Un’odissea che finalmente sta per terminare. Dove per 19 giorni in mezzo al mare, alle onde di due, tre metri, al freddo, al gelo, alla penuria di acqua e cibo non stavano per giorni dei terroristi, ma degli esseri umani.
Non ci stavano scafisti, clandestini o tutte le stupidaggini che Salvini dice alla sua coscienza e agli italiani per giustificare la sua furia rabbiosa di accaparrarsi voti. Ci stavano esseri umani. Che in fondo, da quale guerra scappavano, da quali torture fuggivano, in quali campi di concentramento libici erano detenuti, conta fino a un certo punto. Perché nessuno, nemmeno le bestie, gli assassini, i condannati all’ergastolo, vengono trattati così.
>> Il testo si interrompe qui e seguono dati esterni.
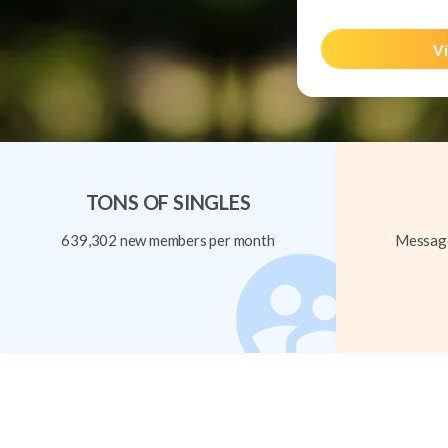
Vi
TONS OF SINGLES
639,302 new members per month
Message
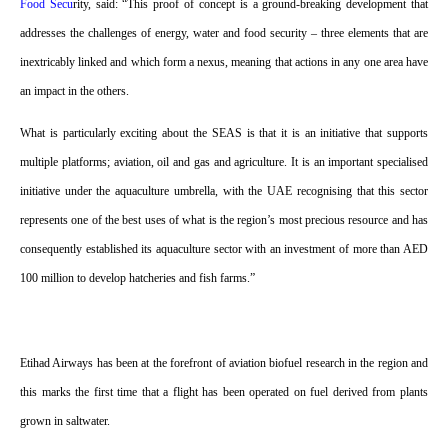
Food Secu
rity, said: “This proof of concept is a ground-breaking development that
addresses the challenges of energy, water and food security – three elements that are
inextricably linked and which form a nexus, meaning that actions in any one area have
an impact in the others.
What is particularly exciting about the SEAS is that it is an initiative that supports
multiple platforms; aviation, oil and gas and agriculture. It is an important specialised
initiative under the aquaculture umbrella, with the UAE recognising that this sector
represents one of the best uses of what is the region’s most precious resource and has
consequently established its aquaculture sector with an investment of more than AED
100 million to develop hatcheries and fish farms.”
Etihad Airways has been at the forefront of aviation biofuel research in the region and
this marks the first time that a flight has been operated on fuel derived from plants
grown in saltwater.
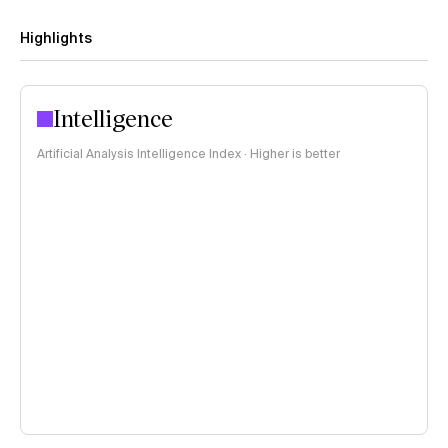
Highlights
Intelligence
Artificial Analysis Intelligence Index · Higher is better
Ne usciamo tutti con le ossa rotte. L’Europa, che ancora una volta dimostra di non essere niente, se non un involucro in balia di governi vigliacchi, cattivi, senza scrupoli. E tanto meno il nostro governo, impegnato a differenziarsi per giorni tra il cattivo – Salvini – che vuole lasciare tutti a morire in mare, e i “buoni” – Di Maio e Conte – che in mare volevano lasciare a morire “solo” i padri.
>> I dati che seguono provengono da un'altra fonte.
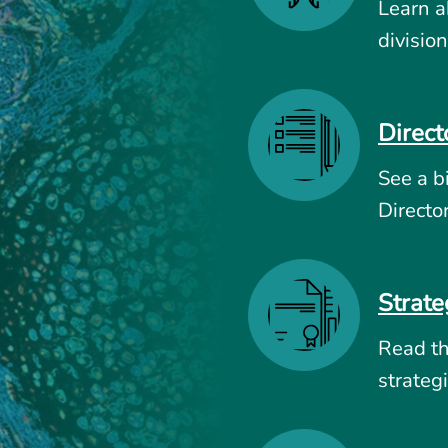
Learn a
division
Direct
See a b
Directo
Strate
Read t
strategi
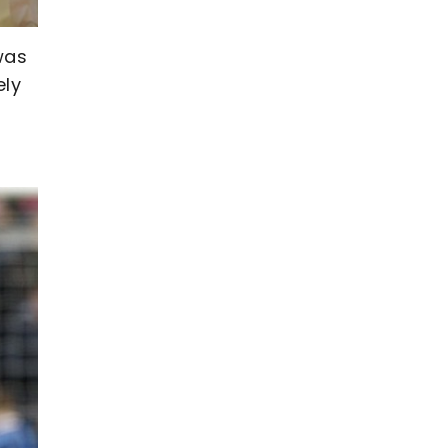
was
ely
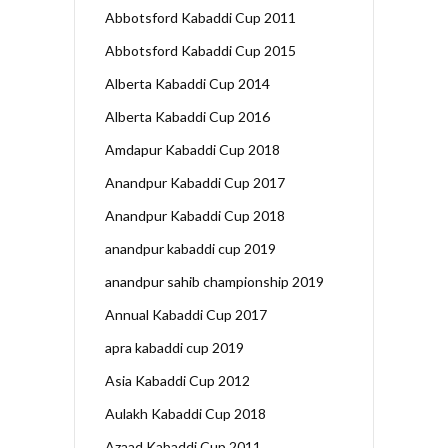
Abbotsford Kabaddi Cup 2011
Abbotsford Kabaddi Cup 2015
Alberta Kabaddi Cup 2014
Alberta Kabaddi Cup 2016
Amdapur Kabaddi Cup 2018
Anandpur Kabaddi Cup 2017
Anandpur Kabaddi Cup 2018
anandpur kabaddi cup 2019
anandpur sahib championship 2019
Annual Kabaddi Cup 2017
apra kabaddi cup 2019
Asia Kabaddi Cup 2012
Aulakh Kabaddi Cup 2018
Azaad Kabaddi Cup 2011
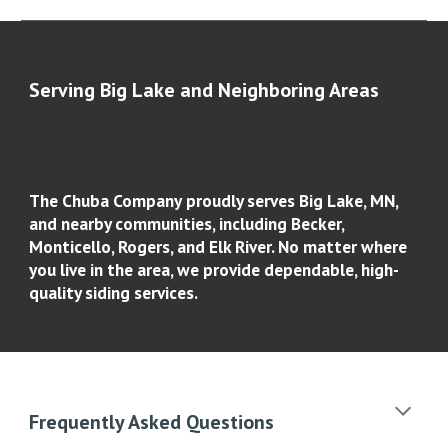
Serving
Big Lake
and Neighboring Areas
The Chuba Company
proudly serves
Big Lake, MN
,
and nearby communities, including Becker,
Monticello, Rogers, and Elk River. No matter where
you live in the area, we provide dependable, high-
quality siding services.
Frequently Asked Questions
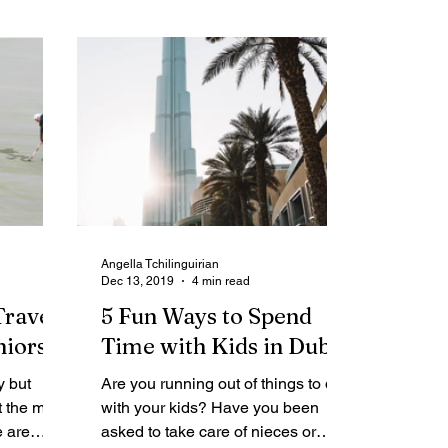
Angella Tchilinguirian
Dec 13, 2019
4 min read
Travel
5 Fun Ways to Spend
niors
Time with Kids in Dubai
y but
Are you running out of things to do
t the most
with your kids? Have you been
e are
asked to take care of nieces or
Se ci pensate, nessuno di noi, fino a qualche anno fa, avrebbe mai potuto immaginare che saremmo diventati questo, che avremmo fatto parte di questo: un Truman show in cui la disumanità fa parte del gioco, del pacchetto, consapevolmente accettata e utilizzata come ragione politica. E con esseri umani nel ruolo di vittime. Solo che non è un film, è tutto vero. Purtroppo.